Venezuela’s opposition has called for a 24-hour strike on Thursday in protest against President Nicolas Maduro’s plans for a new constituent assembly.
In a statement, leaders said 7.6 million people had taken part in Sunday’s opposition-organised referendum on the plans.
They also announced they would name new Supreme Court judges.
The controversial assembly would have power to scrap the National Assembly and rewrite the constitution.
Opposition parties control the National Assembly and are calling for fresh elections before Mr Maduro’s term expires in early 2019.
“It is time for zero hour,” said opposition leader Freddy Guevara, speaking on behalf of the Democratic Unity coalition (MUD).
The government has dismissed Sunday’s referendum as illegal and politically irrelevant.
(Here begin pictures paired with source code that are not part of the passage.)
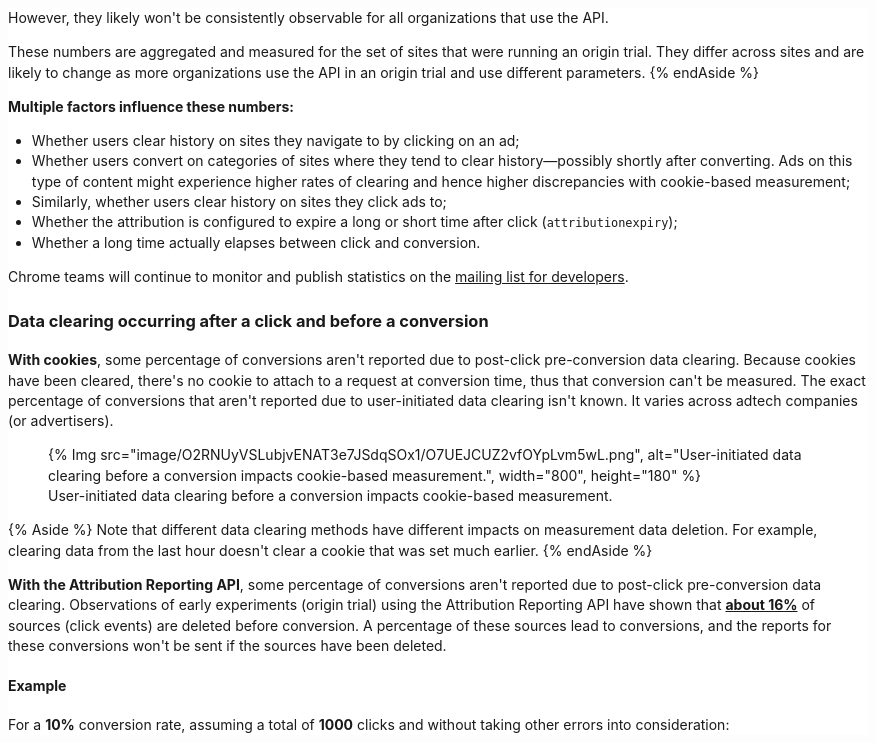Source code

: However, they likely won't be consistently observable for all organizations
that use the API.

These numbers are aggregated and measured for the set of sites that were running an origin
trial. They differ across sites and are likely to change as more organizations use the API in an
origin trial and use different parameters.
{% endAside %}

**Multiple factors influence these numbers:**

- Whether users clear history on sites they navigate to by clicking on an ad;
- Whether users convert on categories of sites where they tend to clear history—possibly shortly
  after converting. Ads on this type of content might experience higher rates of clearing and hence
  higher discrepancies with cookie-based measurement;
- Similarly, whether users clear history on sites they click ads to;
- Whether the attribution is configured to expire a long or short time after click
  (`attributionexpiry`);
- Whether a long time actually elapses between click and conversion.

Chrome teams will continue to monitor and publish statistics on the [mailing
list for developers](https://groups.google.com/u/0/a/chromium.org/g/attribution-reporting-api-dev).

### Data clearing occurring after a click and before a conversion

**With cookies**, some percentage of conversions aren't reported due to post-click pre-conversion
data clearing. Because cookies have been cleared, there's no cookie to attach to a request at
conversion time, thus that conversion can't be measured. The exact percentage of conversions that
aren't reported due to user-initiated data clearing isn't known. It varies across adtech companies
(or advertisers).

<figure>
  {% Img src="image/O2RNUyVSLubjvENAT3e7JSdqSOx1/O7UEJCUZ2vfOYpLvm5wL.png", alt="User-initiated data clearing before a conversion impacts cookie-based measurement.", width="800", height="180" %}
  <figcaption>User-initiated data clearing before a conversion impacts cookie-based measurement.</figcaption>
</figure>

{% Aside %}
Note that different data clearing methods have different impacts on measurement data deletion. For example,
clearing data from the last hour doesn't clear a cookie that was set much earlier.
{% endAside %}

**With the Attribution Reporting API**, some percentage of conversions aren't reported due to
post-click pre-conversion data clearing. Observations of early experiments (origin trial) using the
Attribution Reporting API have shown that **[about 16%](https://groups.google.com/u/1/a/chromium.org/g/attribution-reporting-api-dev/c/5Ppe0cL-l1Y)**
of sources (click events) are deleted before conversion. A percentage of these sources lead to
conversions, and the reports for these conversions won't be sent if the sources have been deleted.

#### Example

For a **10%** conversion rate, assuming a total of **1000** clicks and without taking other errors
into consideration:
Academics who monitored the poll said that nearly all those who voted rejected the new assembly proposed by Mr Maduro and backed a call for elections before 2019.
Mr Guevara said the Venezuelan people had given a mandate, rejecting “the fraudulent proposal of Nicolas Maduro”.
“The regime must understand that we won’t allow the destruction of Venezuela to happen,” he said.
“The government must pull out its proposal of constitutional fraud.”
President Maduro’s plan will see a vote on 30 July for the new constituent assembly.
Its 545 members will have the power to dissolve state institutions, including the National Assembly, where opposition parties are in the majority.